__Action item__. Pictures in the data must not be copied, but everything else should be output exactly.

BEGIN Exercise data

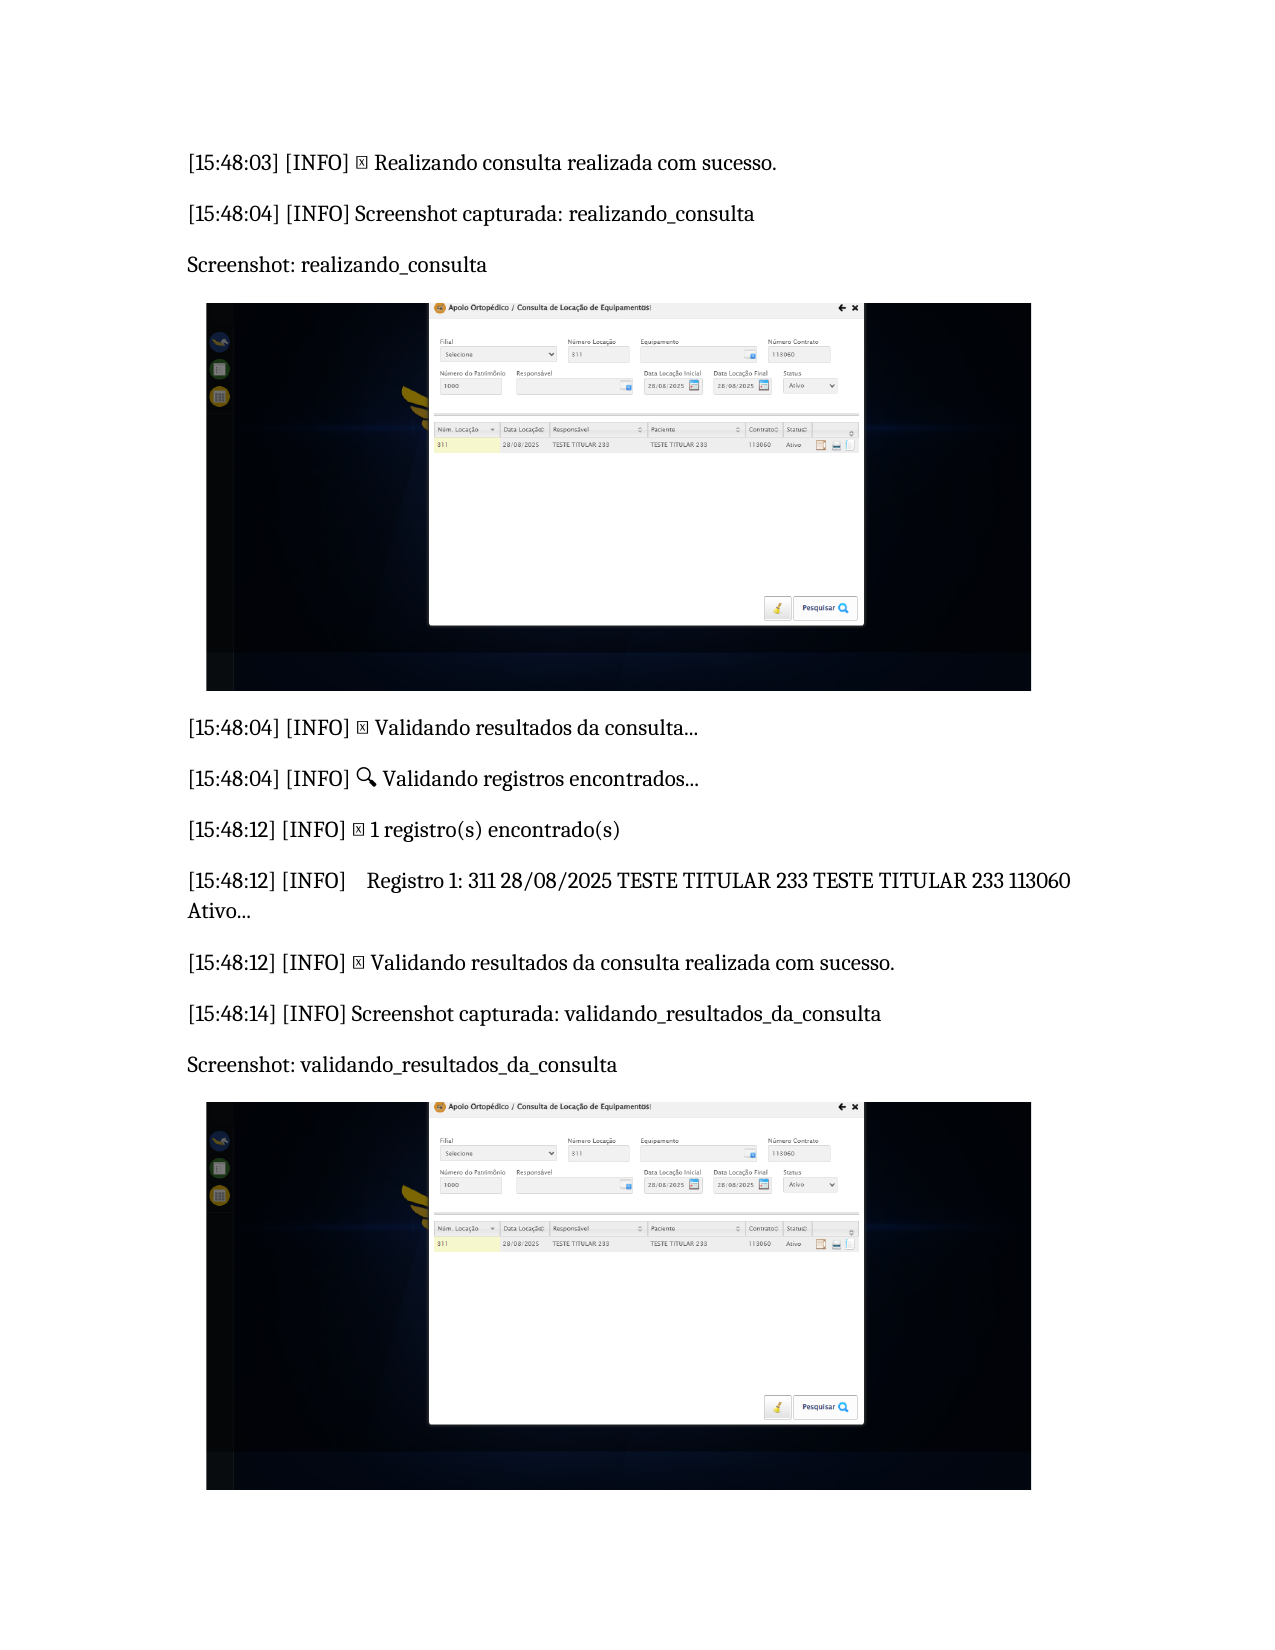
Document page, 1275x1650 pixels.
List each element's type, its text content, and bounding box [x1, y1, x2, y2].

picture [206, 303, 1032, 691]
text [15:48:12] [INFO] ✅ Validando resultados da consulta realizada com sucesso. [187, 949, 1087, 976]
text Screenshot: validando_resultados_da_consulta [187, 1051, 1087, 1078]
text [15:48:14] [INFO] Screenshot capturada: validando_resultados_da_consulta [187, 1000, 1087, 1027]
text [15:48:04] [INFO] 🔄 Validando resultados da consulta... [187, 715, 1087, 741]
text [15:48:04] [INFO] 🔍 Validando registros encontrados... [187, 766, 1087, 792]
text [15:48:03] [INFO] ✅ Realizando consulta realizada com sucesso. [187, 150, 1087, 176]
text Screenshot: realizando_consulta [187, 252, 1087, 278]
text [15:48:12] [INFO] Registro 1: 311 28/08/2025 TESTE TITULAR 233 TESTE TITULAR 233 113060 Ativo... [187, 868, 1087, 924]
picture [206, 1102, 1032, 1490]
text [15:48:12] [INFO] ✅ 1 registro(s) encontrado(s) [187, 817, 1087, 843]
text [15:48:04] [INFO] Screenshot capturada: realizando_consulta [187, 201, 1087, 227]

END Exercise data

__Task result__.
Document page, 1275x1650 pixels.
List each element's type, its text content, and bounding box [x1, y1, x2, y2].

picture [206, 303, 1032, 691]
text [15:48:12] [INFO] ✅ Validando resultados da consulta realizada com sucesso. [187, 949, 1087, 976]
text Screenshot: validando_resultados_da_consulta [187, 1051, 1087, 1078]
text [15:48:14] [INFO] Screenshot capturada: validando_resultados_da_consulta [187, 1000, 1087, 1027]
text [15:48:04] [INFO] 🔄 Validando resultados da consulta... [187, 715, 1087, 741]
text [15:48:04] [INFO] 🔍 Validando registros encontrados... [187, 766, 1087, 792]
text [15:48:03] [INFO] ✅ Realizando consulta realizada com sucesso. [187, 150, 1087, 176]
text Screenshot: realizando_consulta [187, 252, 1087, 278]
text [15:48:12] [INFO] Registro 1: 311 28/08/2025 TESTE TITULAR 233 TESTE TITULAR 233 113060 Ativo... [187, 868, 1087, 924]
picture [206, 1102, 1032, 1490]
text [15:48:12] [INFO] ✅ 1 registro(s) encontrado(s) [187, 817, 1087, 843]
text [15:48:04] [INFO] Screenshot capturada: realizando_consulta [187, 201, 1087, 227]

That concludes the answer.